### Selected passage ###
In her new book, “The End of the Suburbs,” Leigh Gallagher argues that the suburban way of life, once the epitome of the American dream, is becoming increasingly undesirable. Capital Business reporter Jonathan O’Connell, who has questioned whether Washington can grow up with its 20-somethings, chatted with Gallagher this past week about how Americans choose to live. An abridged version of that conversation follows.
O’Connell: Could you start by telling us why you think the suburbs are in decline?
Gallagher: The suburbs were a great idea that worked really well for a long time, but they overshot their mandate. We supersized everything in a way that led many people to live far away from where they needed to be and far away from their neighbors, and that has far-reaching implications, no pun intended. People have turned away from that kind of living. Add in the demographic forces that are reshaping our whole population, and the result is a significant shift. Census data shows that outward growth is slowing and inward growth is speeding up.
The early millennials are just getting into their mid-30s. How much do we know about whether millennials want to live in the suburbs?
That’s the billion-dollar question. All the studies show they want to live where they can walk, whether that’s the city or an urban suburb.
When I talk to home builders in the Washington area, some already recognize they are probably not going to be building anywhere near as many single-family, detached homes as in the past. But there are others who tell me: Every generation since World War II, when they became the heads of household and had children, wanted to live in single-family, detached homes on their own property, and there’s no reason to think that cycle has been broken.
Not yet. The millennials haven’t had kids yet. They’re delaying launching. But a lot of people think they’re not going to want cul-de-sac suburbia. They grew up in the back seats of cars, they know what it’s like to have to drive everywhere. They might not mind the suburbs, but they’re going to want the sort of suburb where you can walk to a cute diner.
I’m 34, I live in the District, and I’m a parent. A lot of my friends are thinking about schools and crime in terms of where they want to raise their families. Where do schools and crime fit in?
Crime is rising in suburbs and falling in cities. So crime is less of an issue.
Schools are really the biggest reason sending people out to the suburbs. I talked to so many people who apologized: “Yeah, we know it’s boring, we had to do it for the schools.”
But that’s changing, too. The birthrate is going down: We’re having fewer children than we used to nationwide. There are more baby boomers and seniors in suburbs than families with children, which is hard to believe. So you’re seeing schools merge or close. The taxpayer base in the suburbs is going to be increasingly made up of an older cohort. They don’t care about schools. They care about making traffic signs readable and supporting services that will drive older people around when they stop being able to drive.
Communities with good schools will continue to attract people with young kids, so you’ll end up with a patchwork, where some suburbs are known for having the best schools, and suburbs that don’t will have fewer and fewer families with children.
If the worst-planned suburbs end up with some of the worst schools, the worst transit, the worst amenities, what will happen to them?
If you’re talking about a suburb within a reasonable range of a city, it can survive if it has a thriving older population. It just won’t draw the young families that are a great economic force.
But the exurbs, where we already see zombie subdivisions and some depopulation, could become slums, which doesn’t make a whole lot of sense because of the cost of transportation, but it could happen. Other people think home construction was never very good in the most outward-reaching communities. They went up the quickest in the housing boom and are going to be the first to literally fall apart.
What are some things that could help a suburb reinvent itself?
### Data supplied ###
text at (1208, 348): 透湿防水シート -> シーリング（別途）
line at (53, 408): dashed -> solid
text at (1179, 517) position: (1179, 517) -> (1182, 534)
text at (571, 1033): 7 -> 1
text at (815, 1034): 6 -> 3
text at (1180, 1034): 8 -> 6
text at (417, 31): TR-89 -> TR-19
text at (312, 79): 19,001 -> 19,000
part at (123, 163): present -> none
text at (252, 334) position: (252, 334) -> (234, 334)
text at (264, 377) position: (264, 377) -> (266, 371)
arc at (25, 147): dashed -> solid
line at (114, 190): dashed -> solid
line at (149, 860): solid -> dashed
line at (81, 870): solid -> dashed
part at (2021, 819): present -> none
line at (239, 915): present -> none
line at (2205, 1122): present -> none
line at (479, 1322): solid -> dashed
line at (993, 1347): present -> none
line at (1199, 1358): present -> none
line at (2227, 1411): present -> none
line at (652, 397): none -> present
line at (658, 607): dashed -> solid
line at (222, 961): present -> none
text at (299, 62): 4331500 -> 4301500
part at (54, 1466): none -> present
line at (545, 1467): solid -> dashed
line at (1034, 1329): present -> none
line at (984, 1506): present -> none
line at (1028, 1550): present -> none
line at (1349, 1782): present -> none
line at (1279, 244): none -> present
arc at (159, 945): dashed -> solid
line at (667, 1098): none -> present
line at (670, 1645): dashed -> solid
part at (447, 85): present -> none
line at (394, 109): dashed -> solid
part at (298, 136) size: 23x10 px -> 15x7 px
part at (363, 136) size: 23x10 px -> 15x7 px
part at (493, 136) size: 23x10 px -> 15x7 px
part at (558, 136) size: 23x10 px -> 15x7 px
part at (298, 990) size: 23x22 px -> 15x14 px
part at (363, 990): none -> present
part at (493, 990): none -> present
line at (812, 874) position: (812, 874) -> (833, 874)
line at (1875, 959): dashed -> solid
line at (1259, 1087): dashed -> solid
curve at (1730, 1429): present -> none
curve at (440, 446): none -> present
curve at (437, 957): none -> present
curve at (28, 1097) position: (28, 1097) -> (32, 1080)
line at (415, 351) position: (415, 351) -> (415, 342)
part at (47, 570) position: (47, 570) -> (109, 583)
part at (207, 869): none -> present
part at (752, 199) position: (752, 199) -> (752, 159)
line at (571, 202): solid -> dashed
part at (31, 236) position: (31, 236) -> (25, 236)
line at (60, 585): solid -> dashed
###
* Required actions
A. Answer these questions about the interview on the suburbs.
(i) What does Gallagher say Census data shows about growth?
(ii) Where is crime rising, and where is it falling?
(iii) What does Gallagher say the exurbs could become?
B. Rewrite part of the records, swapping "dashed" for "broken" each time it occurs and leaving everything else unchanged. Begin at the first line of the records, stop after the line that has "line at (984, 1506): present -> none", and give only those lines.
The interview text and the records are unrelated material.

* Expected answers
A.
(i) Outward growth is slowing and inward growth is speeding up.
(ii) Crime is rising in suburbs and falling in cities.
(iii) Slums.

B.
text at (1208, 348): 透湿防水シート -> シーリング（別途）
line at (53, 408): broken -> solid
text at (1179, 517) position: (1179, 517) -> (1182, 534)
text at (571, 1033): 7 -> 1
text at (815, 1034): 6 -> 3
text at (1180, 1034): 8 -> 6
text at (417, 31): TR-89 -> TR-19
text at (312, 79): 19,001 -> 19,000
part at (123, 163): present -> none
text at (252, 334) position: (252, 334) -> (234, 334)
text at (264, 377) position: (264, 377) -> (266, 371)
arc at (25, 147): broken -> solid
line at (114, 190): broken -> solid
line at (149, 860): solid -> broken
line at (81, 870): solid -> broken
part at (2021, 819): present -> none
line at (239, 915): present -> none
line at (2205, 1122): present -> none
line at (479, 1322): solid -> broken
line at (993, 1347): present -> none
line at (1199, 1358): present -> none
line at (2227, 1411): present -> none
line at (652, 397): none -> present
line at (658, 607): broken -> solid
line at (222, 961): present -> none
text at (299, 62): 4331500 -> 4301500
part at (54, 1466): none -> present
line at (545, 1467): solid -> broken
line at (1034, 1329): present -> none
line at (984, 1506): present -> none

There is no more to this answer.